Tahun Ini, Kuota Haji Turun Drastis

Tahun Ini, Kuota Haji Turun Drastis

PERSIAPAN. Gedung Puspihat Kantor Kemenag Kabupaten Indramayu didatangi calon jamaah haji. Mereka hendak mengurus administrasi keberangkatan ke Tanah Suci tahun 2022.--

RAKYATCIREBON.ID, INDRAMAYU–Para calon jamaah haji (calhaj) asal Kabupaten Indramayu yang masuk dalam daftar kuota di tahun 2022 dipastikan siap berangkat ke Tanah Suci. 

Kasi Penyelenggaraan Haji dan Umrah (PHU) Kantor Kementerian Agama (Kemenag) Kabupaten Indramayu, Wahyudin ST MPdI mengatakan, kepastian calhaj berangkat dilihat dari data pelunasan Biaya Perjalanan Ibadah Haji (Bipih). 

Menurutnya, dari kuota normal sebanyak 1.773 orang, pada tahun 2022 ini kuota haji untuk Kabupaten Indramayu hanya 817 orang. 

“Kuotanya memang turun drastis dari kuota normal. Untuk yang berangkat haji pada tahun 2022 ini semuanya sudah 100 persen melunasi Bipih,” jelasnya.

Pelunasan Bipih yang dilakukan para calhaj asal Kabupaten Indramayu itu lebih cepat dari batas akhir pelunasan yang telah ditentukan sampai 20 Mei 2022. Adapun besaran Bipih bagi setiap calhaj pada musim haji tahun ini Rp39,9 juta.

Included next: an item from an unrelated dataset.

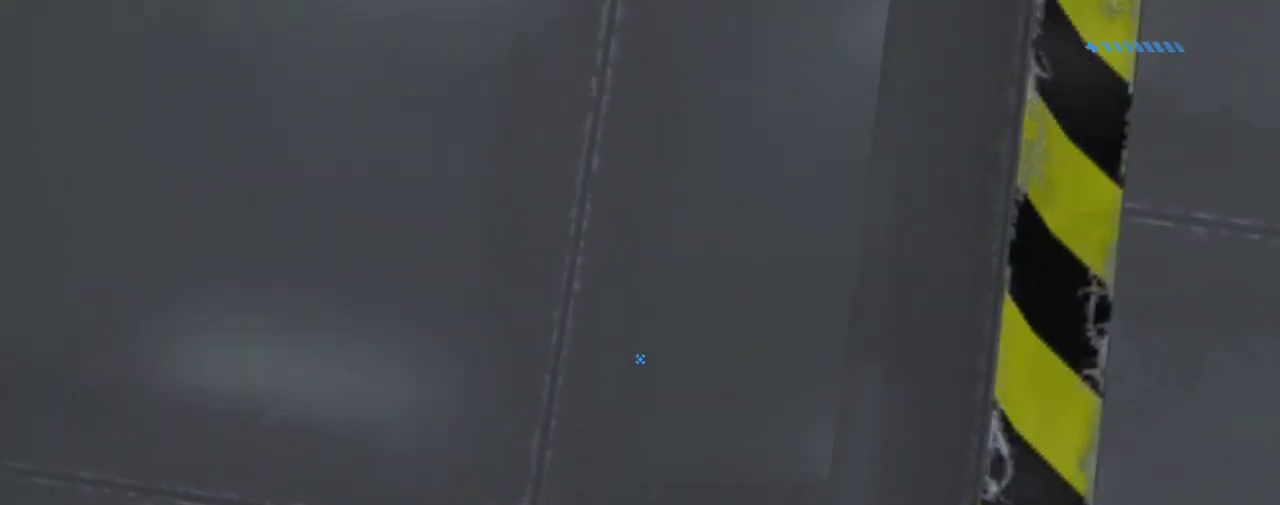
{"keys": ["ctrl"], "mouse": [], "events": [[233, "s", "up"]]}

“Setelah pelunasan Bipih para calhaj akan mengikuti bimbingan manasik haji sebanyak empat kali di tingkat kecamatan masing-masing. Selanjutnya melaksanakan bimbingan manasik haji tingkat kabupaten sebanyak dua kali,” terangnya.

Dia mengatakan, sebanyak 817 calhaj asal Kabupaten Indramayu itu terbagi ke dalam dua kloter. Namun, ada tersisa sembilan orang calhaj yang bergabung ke dalam kloter daerah lain. 

Khusus untuk dua kloter calhaj itu, mereka masuk ke dalam gelombang pertama keberangkatan haji pada tanggal 4-18 Juni 2022.

“Untuk sembilan orang calhaj yang tergabung ke dalam kloter lain akan masuk gelombang dua keberangkatan yang dijadwalkan pada tanggal 19 Juni sampai 3 Juli 2022,” sebut Wahyudin.

Seperti diketahui, Pemerintah Arab Saudi telah membuka kembali penyelenggaraan haji pada tahun ini setelah dua tahun ditutup akibat pandemi Covid-19. 

Namun, Arab Saudi memberlakukan sejumlah persyaratan bagi calhaj yang bisa berangkat haji tahun ini.

“Dari beberapa persyaratan itu diantaranya calhaj yang bisa berangkat tahun ini usianya di bawah 65 tahun dan sudah divaksin lengkap sesuai ketentuan Kementerian Kesehatan Arab Saudi. Untuk persyaratan vaksin ini calhaj Indramayu sudah 95 persen,” kata dia.

Sementara itu, dari 1.773 calhaj kuota normal terdapat 300 orang diantaranya berusia 65 tahun ke atas. Dengan demikian secara otomatis tidak masuk ke dalam daftar 817 kuota haji tahun ini. 

Pembatasan usia juga menyebabkan 46 calhaj menunda keberangkatannya meski memenuhi syarat, karena mayoritas pasangannya (suami atau isteri) berusia di atas 65 tahun dan berkeinginan menunaikan ibadah haji bersama.